This is your opportunity to clearly communicate your chosen design. For any
design document, the appropriate level of technical details depends both on
the target reviewers and the nature of the design that is being proposed.
A good rule of thumb is that you should strive for the minimum level of
detail that fully communicates the proposal to your reviewers. If you're
unsure, reach out to your manager for help.

Remember to document any dependencies that may need to break or change as a
result of this work.
-->

User's needs aren't uniform; a solution working for one customer might be too limiting for another.
We propose a set of mechanisms that offer a spectrum of solutions:
* We add a RBAC permission `CREATE DATAFLOW`, which is required to create dataflows.
If the permission is absent, select and subscribe queries can only read from existing objects.
* We add a RBAC permission `READ EXTERNAL`, which is required to read data from external storage (persist).
The permission controls both dataflows reading from external sources, and peeks that directly read from external storage.
* We implement a mechanism to limit the resources of a dataflow serving a query with a probability.

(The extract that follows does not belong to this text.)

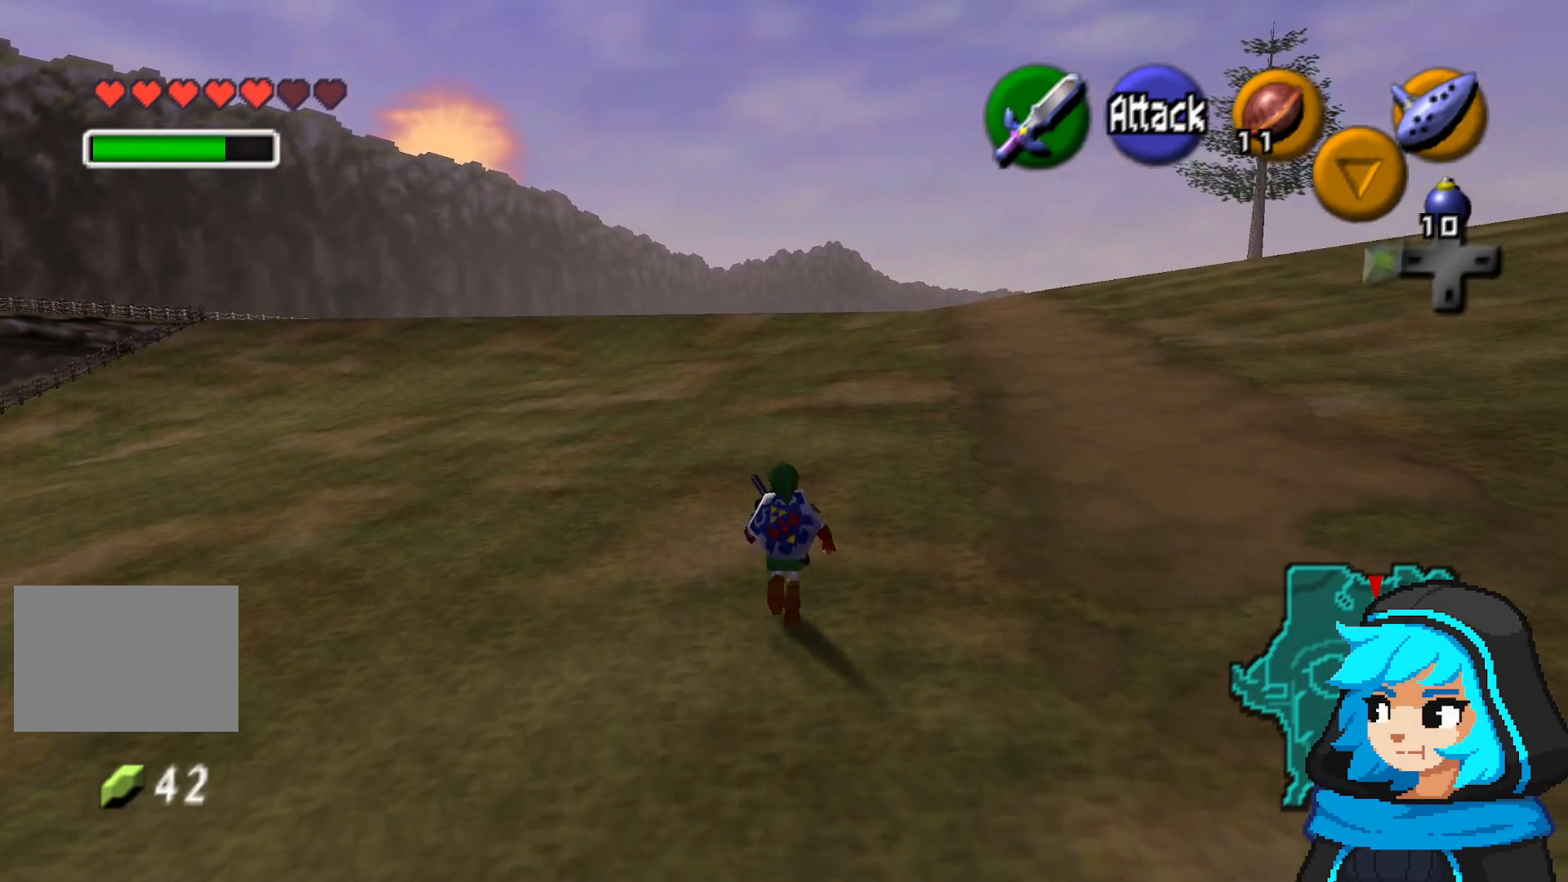
{"dt_ms": 500, "buttons": [], "left_stick": "up", "events": []}
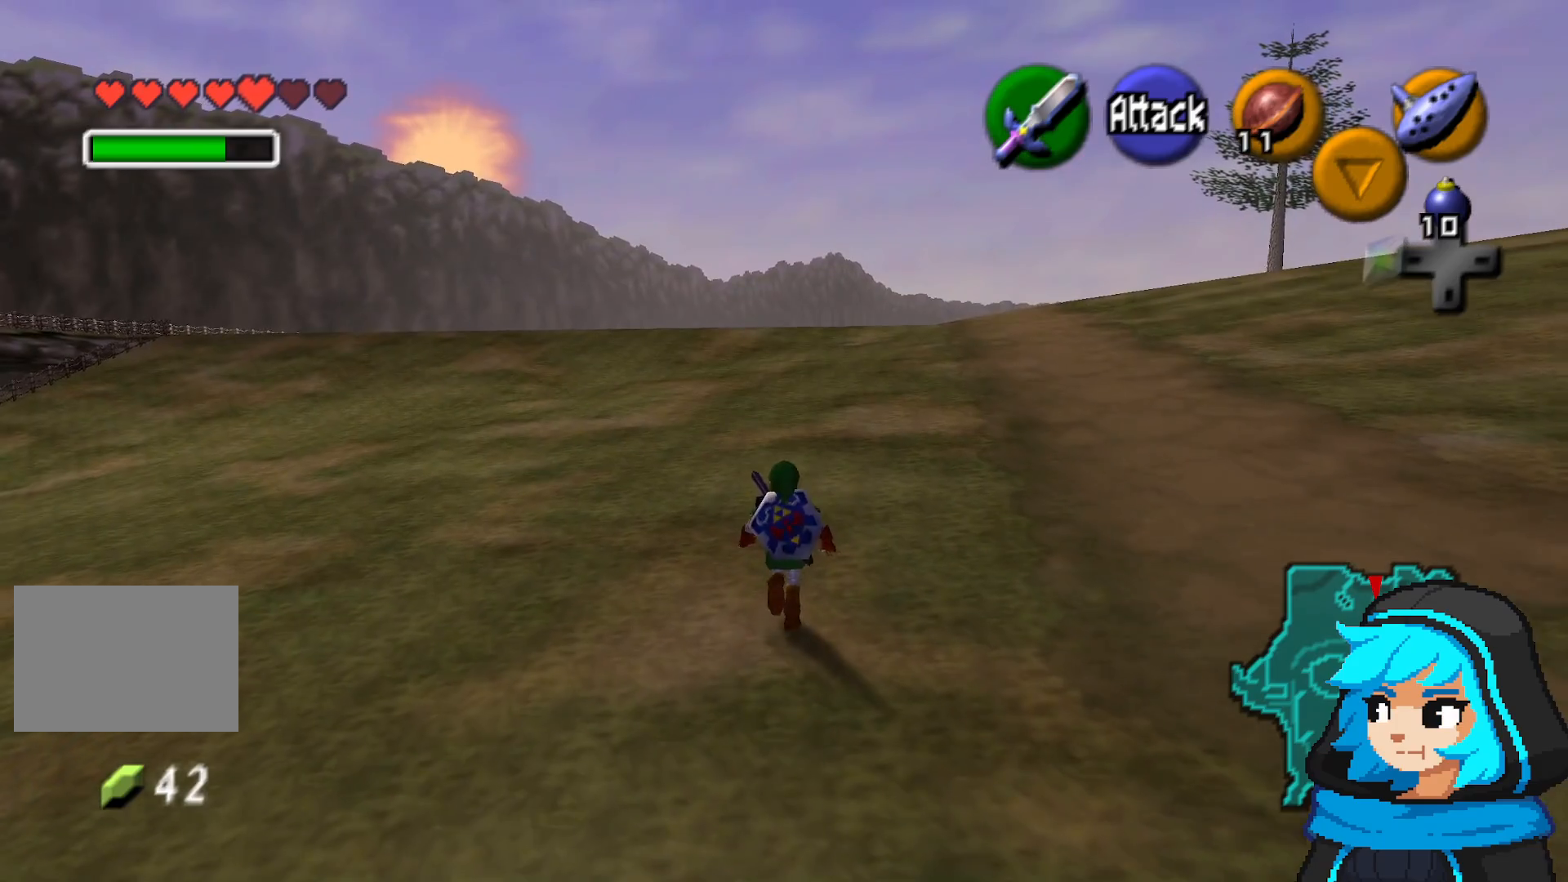
{"dt_ms": 500, "buttons": [], "left_stick": "up", "events": []}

### `CREATE DATAFLOW` permission

The `CREATE DATAFLOW` permission controls whether a query can render its own dataflow.
Without the permission, Materialize will reject a query that it cannot otherwise fulfill.
The permission applies to a cluster.

Implementing this requires additional plumbing.
At the moment, we evaluate the RBAC permissions before sequencing a plan.
However, we only learn during sequencing whether an object needs to render a dataflow.

### `READ EXTERNAL` permission

The `READ EXTERNAL` permission controls whether a query can read from external storage.
If a query can only be fulfilled by reading data from external storage, Materialize checks that the issuer has the permission on the target cluster.

The permission would apply to all objects, i.e., indexes, materialized views, and queries.
Similar considerations as with `CREATE DATAFLOW` regarding the implementation apply here, too.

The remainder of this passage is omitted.